Lawmakers on both sides of the aisle agree that a fix to the formula — known as the Sustainable Growth Rate — was necessary. The SGR sets an overall spending target on certain goods and services. Payment rates are then adjusted annually to reflect differences between actual spending and the spending target.
Baucus said that while the SGR is faulty, it should be reformed, rather than revoked, in order to avoid runaway costs. He said the changes should focus on how the underlying costs are worked into the SGR formula.
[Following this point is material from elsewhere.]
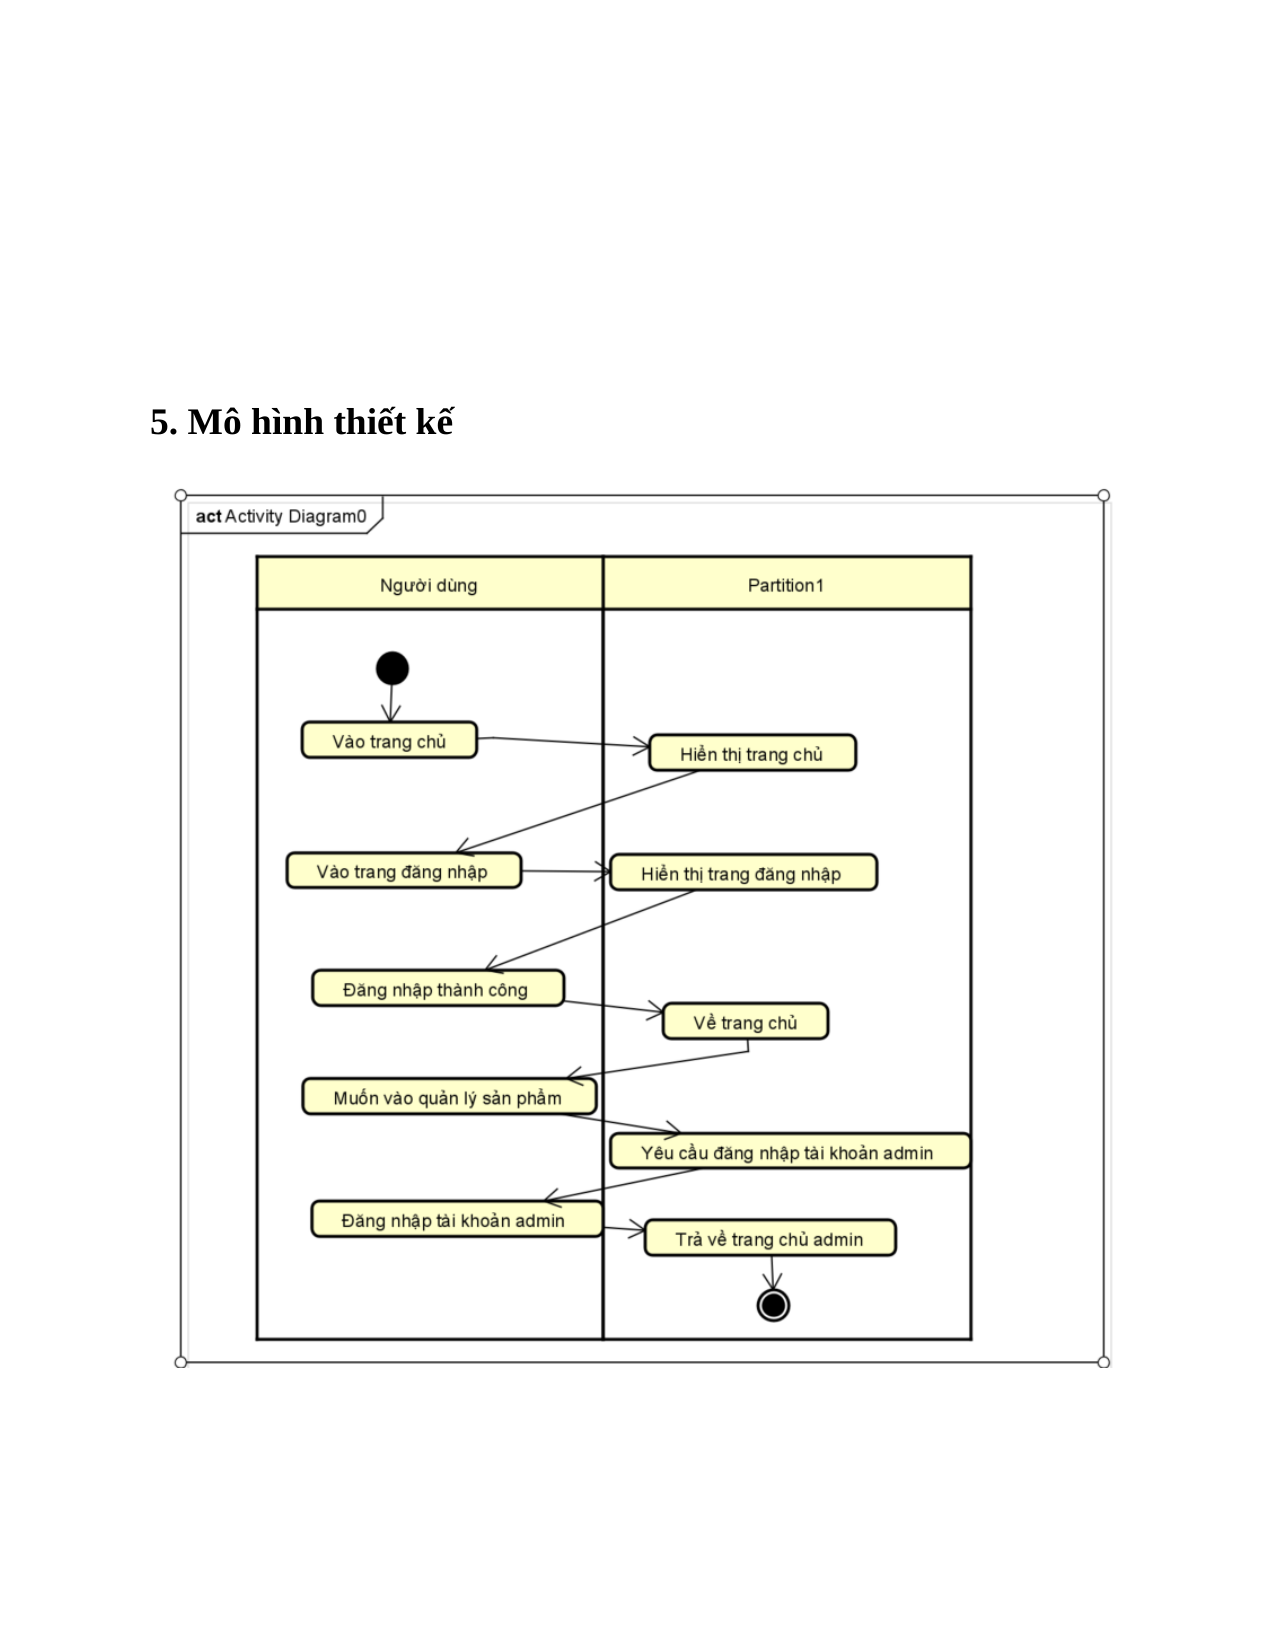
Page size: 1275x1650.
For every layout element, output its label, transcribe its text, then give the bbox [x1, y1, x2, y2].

text 5. Mô hình thiết kế [150, 399, 1125, 443]
picture [150, 471, 1125, 1368]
Lawmakers likely will consider several options to reform the formula, including focusing on the quality of care provided, rather than the quantity of care, and using comparative effectiveness rates to determine the best ways to treat ailments, Baucus added.
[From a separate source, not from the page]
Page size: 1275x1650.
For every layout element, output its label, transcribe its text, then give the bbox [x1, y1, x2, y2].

Republicans, including the committee’s ranking member, Sen. Chuck Grassley (R-Iowa), and Gordon Smith (R-Ore.) agreed that the reimbursement system wrongly focuses on quantity over quality. “Medicare rewards over utilization and inefficiency,” Grassley said at the hearing.
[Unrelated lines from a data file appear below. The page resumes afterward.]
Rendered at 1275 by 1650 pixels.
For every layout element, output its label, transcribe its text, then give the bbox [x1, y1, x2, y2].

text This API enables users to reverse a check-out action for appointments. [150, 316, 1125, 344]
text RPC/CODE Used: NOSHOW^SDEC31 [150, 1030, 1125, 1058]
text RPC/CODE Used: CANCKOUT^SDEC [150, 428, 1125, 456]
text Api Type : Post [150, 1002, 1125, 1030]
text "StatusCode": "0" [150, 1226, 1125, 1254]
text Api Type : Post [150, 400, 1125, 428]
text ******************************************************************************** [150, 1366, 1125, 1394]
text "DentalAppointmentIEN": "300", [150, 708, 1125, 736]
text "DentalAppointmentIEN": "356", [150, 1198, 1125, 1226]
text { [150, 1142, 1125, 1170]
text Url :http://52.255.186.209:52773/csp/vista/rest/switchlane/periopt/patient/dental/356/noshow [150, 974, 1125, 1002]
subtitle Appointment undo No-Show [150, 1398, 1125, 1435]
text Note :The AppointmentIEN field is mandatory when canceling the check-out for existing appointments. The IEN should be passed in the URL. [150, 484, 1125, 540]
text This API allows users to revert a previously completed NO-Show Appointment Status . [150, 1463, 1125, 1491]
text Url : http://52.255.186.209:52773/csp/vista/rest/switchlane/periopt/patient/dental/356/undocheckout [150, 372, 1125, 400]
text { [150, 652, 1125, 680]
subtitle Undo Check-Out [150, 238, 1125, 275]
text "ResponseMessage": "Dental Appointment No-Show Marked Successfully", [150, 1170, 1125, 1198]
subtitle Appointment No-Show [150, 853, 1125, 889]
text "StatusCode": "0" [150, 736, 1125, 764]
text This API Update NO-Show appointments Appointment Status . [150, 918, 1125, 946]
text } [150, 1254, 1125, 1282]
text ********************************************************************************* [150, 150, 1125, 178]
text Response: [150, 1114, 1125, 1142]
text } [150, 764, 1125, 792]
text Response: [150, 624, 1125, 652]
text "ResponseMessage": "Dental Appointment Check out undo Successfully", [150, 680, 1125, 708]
Orszag also agreed that comparative effectiveness should play a key role. Such information will help build a base of evidence for what care not currently covered by Medicare should be deemed necessary. The federal government should also invest money in new technology to support that approach, he said.
Glenn Hackbarth, chairman of the Medicare Payment Advisory Commission, agreed as well, but they all questioned how the government would fix the formula. A new MedPAC study offered a wide range of choices, among them, allowing the federal government to either repeal the SGR or delay its implementation by freezing its rates for the next year.
“None of the changes will be easy from a technical standpoint or a political standpoint.” said Hackbarth, noting that reform would take “years of effort, patience, determination and investment.”
The cost of these fixes, CBO’s scoring of them and their resulting impact on the “pay-as-you-go” budgeting rule enacted by the new Democratic majority were foremost on Baucus’ and Grassley’s minds. PAYGO requires that any spending increases be offset by cuts in other programs.
Asked if there was a way around budget rules, Orszag responded, “Even God can’t change them.”